Required tasks:
a. In the "Step Back in Time" news column, copy the passage starting at "25 years ago" and ending at "8 p.m. Monday.".
b. Write the next part of the "Step Back in Time" news column, picking up after its last sentence.

Selected text:
____

Step Back in Time : June 6, 2012

Step back in time features news items from The Daily Star 25 and 50 years ago.

25 years ago

June 6, 1987

Two artists will perform new and traditional music for Indian bamboo flute, glass harmonica, African drums, voice and the crosscut saw at the Anderson Theater of Hartwick College at 8 p.m. Monday.

Julie Kabat and Steve Gorn will perform "Sound Center," a selection of seven original works, including settings of poems by Robert Bly, "Gong Barong," "Stillness in Flight," and "Tapestry for Voice, Saw and Water Jar," among others.

Kabat, of Albany, is a performing artist who experiments with household objects. She has performed in the United States, Canada and Japan and has been described as "a unique artist who appears once in every decade," by John Hammond of CBS Records.

She has a classical music background and has composed vocal and chamber music for visual artists, instrumentalists and theater productions, including the premiere of QUAD by Samuel Beckett. She has won grants from the National Endowment for the Arts and the New York State Council on the Arts, among other agencies.

50 years ago

June 6, 1962

"What Price Medical Care for the Aged" will be the topic, six distinguished Americans the participants when ALL AMERICA WANTS TO KNOW is heard on WDOS on Saturday, June 9, 10:30 a.m.

____

Collected data:

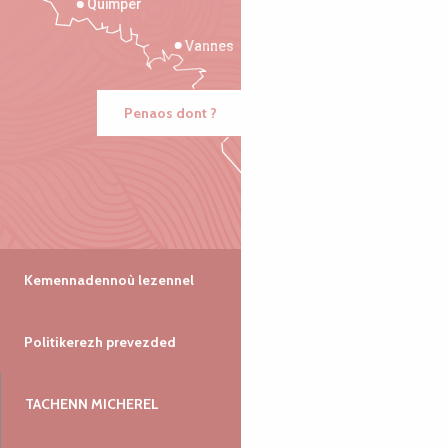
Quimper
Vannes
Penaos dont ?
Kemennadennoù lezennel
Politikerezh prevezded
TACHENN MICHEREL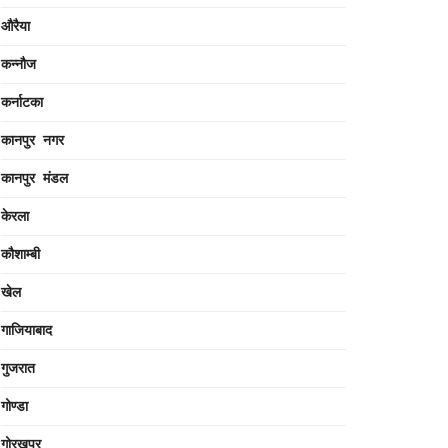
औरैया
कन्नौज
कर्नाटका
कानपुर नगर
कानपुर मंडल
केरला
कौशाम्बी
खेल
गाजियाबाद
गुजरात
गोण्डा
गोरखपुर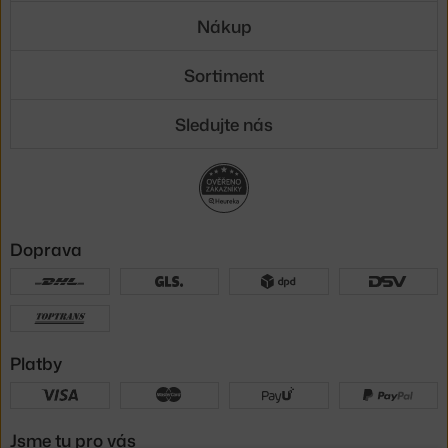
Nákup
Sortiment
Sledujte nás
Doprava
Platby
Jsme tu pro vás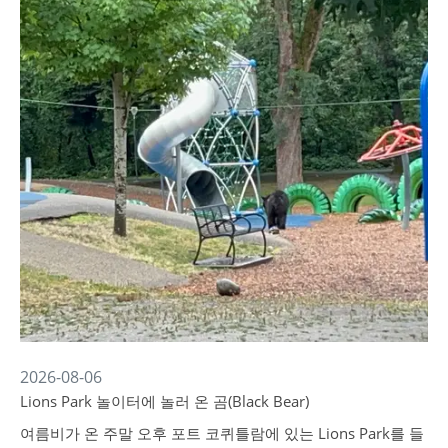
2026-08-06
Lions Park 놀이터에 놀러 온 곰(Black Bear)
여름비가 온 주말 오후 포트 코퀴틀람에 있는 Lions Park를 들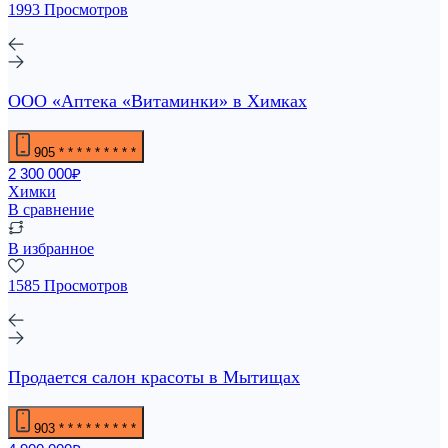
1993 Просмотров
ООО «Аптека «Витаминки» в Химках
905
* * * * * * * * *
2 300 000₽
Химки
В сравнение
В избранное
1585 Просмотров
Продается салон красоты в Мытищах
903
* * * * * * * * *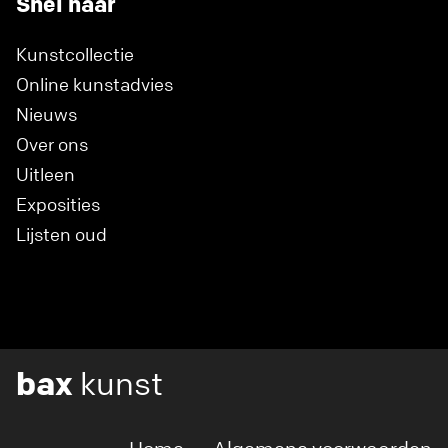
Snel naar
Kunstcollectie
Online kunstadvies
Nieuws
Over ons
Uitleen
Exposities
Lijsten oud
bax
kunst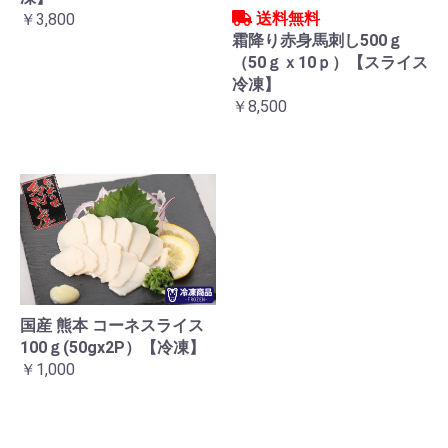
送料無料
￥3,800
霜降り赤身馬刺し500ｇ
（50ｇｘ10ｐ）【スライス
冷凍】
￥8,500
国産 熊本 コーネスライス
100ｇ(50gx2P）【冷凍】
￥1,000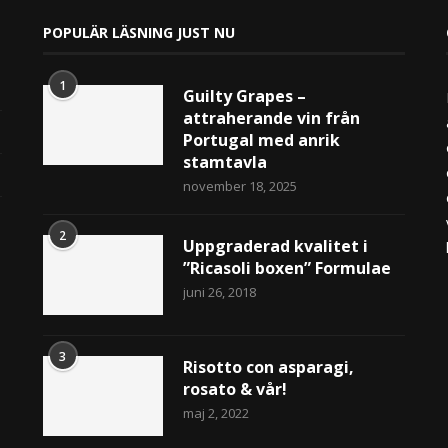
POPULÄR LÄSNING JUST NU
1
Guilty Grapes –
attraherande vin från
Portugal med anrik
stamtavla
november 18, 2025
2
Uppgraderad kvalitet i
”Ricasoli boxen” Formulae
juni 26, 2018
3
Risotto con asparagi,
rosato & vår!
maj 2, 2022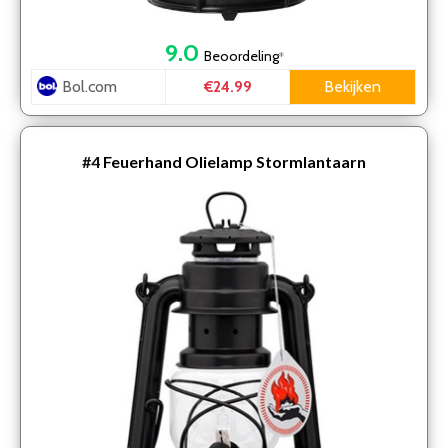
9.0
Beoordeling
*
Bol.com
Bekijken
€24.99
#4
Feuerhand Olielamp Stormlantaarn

____

Answers for this exercise:
a.
25 years ago

June 6, 1987

Two artists will perform new and traditional music for Indian bamboo flute, glass harmonica, African drums, voice and the crosscut saw at the Anderson Theater of Hartwick College at 8 p.m. Monday.

b.
The discussion will focus on the controversial King-Anderson bill backed by the Kennedy Administration, which would finance medical care for the aged through the social security system. In an article in the June Reader's Digest, Rep. Thomas Curtis (R-Mo.) blasts the bill as "the most expensive single piece of welfare legislation in history" and says that the job of providing good care for the aged can be done more effectively and less expensively by extending a number of voluntary plans now in effect and being planned for the future. Rep. Curtis will appear on the program to defend this point of view.

Opposing him and supporting the Administration bill will be Sen. Paul Douglas, one of the "Founding fathers" of the original social security legislation during the 1930s and a vigorous exponent of the King-Anderson bill.